Défaut d'origine
Après le succès de L’Agrume de Valérie Mréjen en 2001 et de Rapport sur moi de Grégoire Bouillier en 2002, les perspicaces éditions Allia vont-elle de nouveau tirer leur épingle du jeu au sein de cette torrentielle rentrée littéraire 2003 avec Défaut d’origine, court premier roman d’un jeune homme de 30 ans, Olivier Rohe ? S’il faut bien sûr attendre pour savoir si le public sera réceptif à ce texte dense, assez difficile, placé sous les auspices de l’écrivain autrichien Thomas Bernhard, on peut déjà annoncer un livre énigmatique, qui risque de surprendre, notamment en raison du caractère asphyxiant de sa langue.
Cette langue, parlons-en. Elle est l’expression du mode de pensée circulaire, répétitif, lancinant, du narrateur, le mystérieux Selber, homme embarqué à bord d’un avion à destination de son pays natal, terre marquée par l’abomination de la guerre, et qui peu à peu se laisse dévorer par le discours d’un ami dont il se souvient, un certain Roman. Roman, nous ne le rencontrerons pas en tant que tel. Nous ne ferons que recevoir sa voix, qui, peu à peu, va se substituer à celle de l’homme qui la répercute.

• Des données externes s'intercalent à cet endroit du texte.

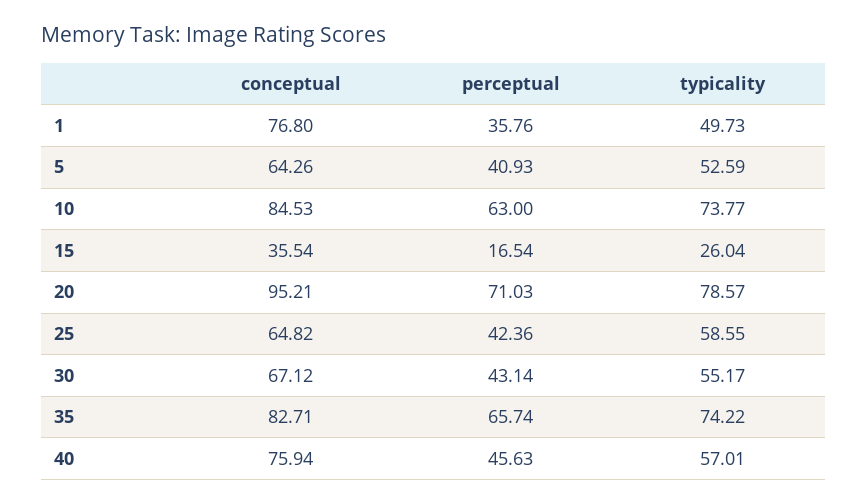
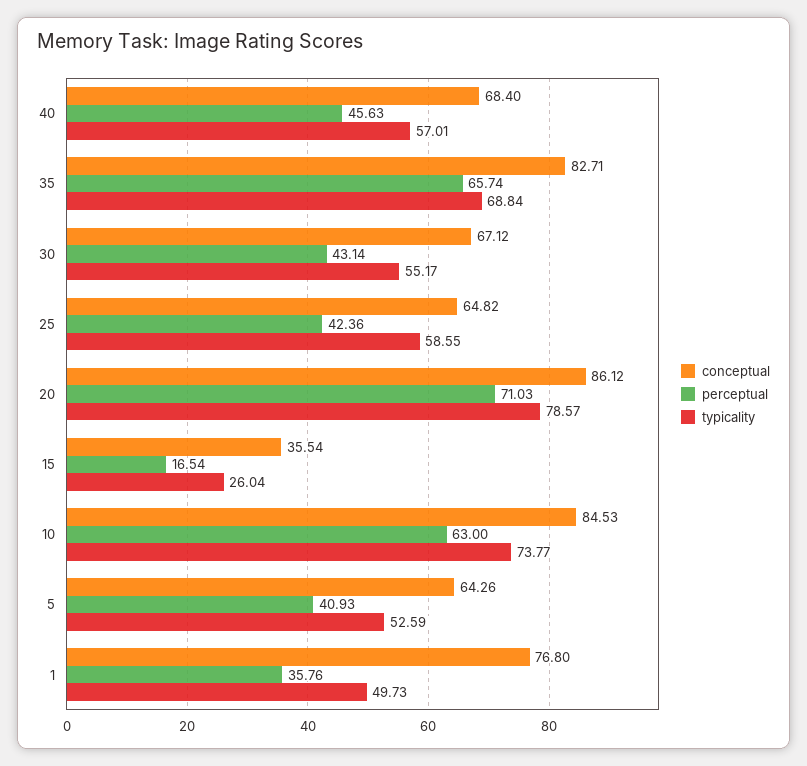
  {
    "conceptual": {
      "1": 76.8,
      "5": 64.26,
      "10": 84.53,
      "15": 35.54,
-     "20": 95.21,
+     "20": 86.12,
      "25": 64.82,
      "30": 67.12,
      "35": 82.71,
-     "40": 75.94
+     "40": 68.4
    },
    "perceptual": {
      "1": 35.76,
      "5": 40.93,
      "10": 63,
      "15": 16.54,
      "20": 71.03,
      "25": 42.36,
      "30": 43.14,
      "35": 65.74,
      "40": 45.63
    },
    "typicality": {
      "1": 49.73,
      "5": 52.59,
      "10": 73.77,
      "15": 26.04,
      "20": 78.57,
      "25": 58.55,
      "30": 55.17,
-     "35": 74.22,
+     "35": 68.84,
      "40": 57.01
    }
  }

Une allégorie de la création littéraire formerait-elle l’horizon de ce vol sans escale à la géographie indécise, peut-être plus mentale que physique ? Au regard des citations de Novalis, de Karl Kraus et de Gilles Deleuze qui ouvrent le texte, on peut se poser des questions… auxquelles nous ne répondrons pas, pour ne pas dévoiler le fin mot de cette histoire, le fin mot de l’origine de cette histoire, le fin mot du défaut d’origine de cette histoire.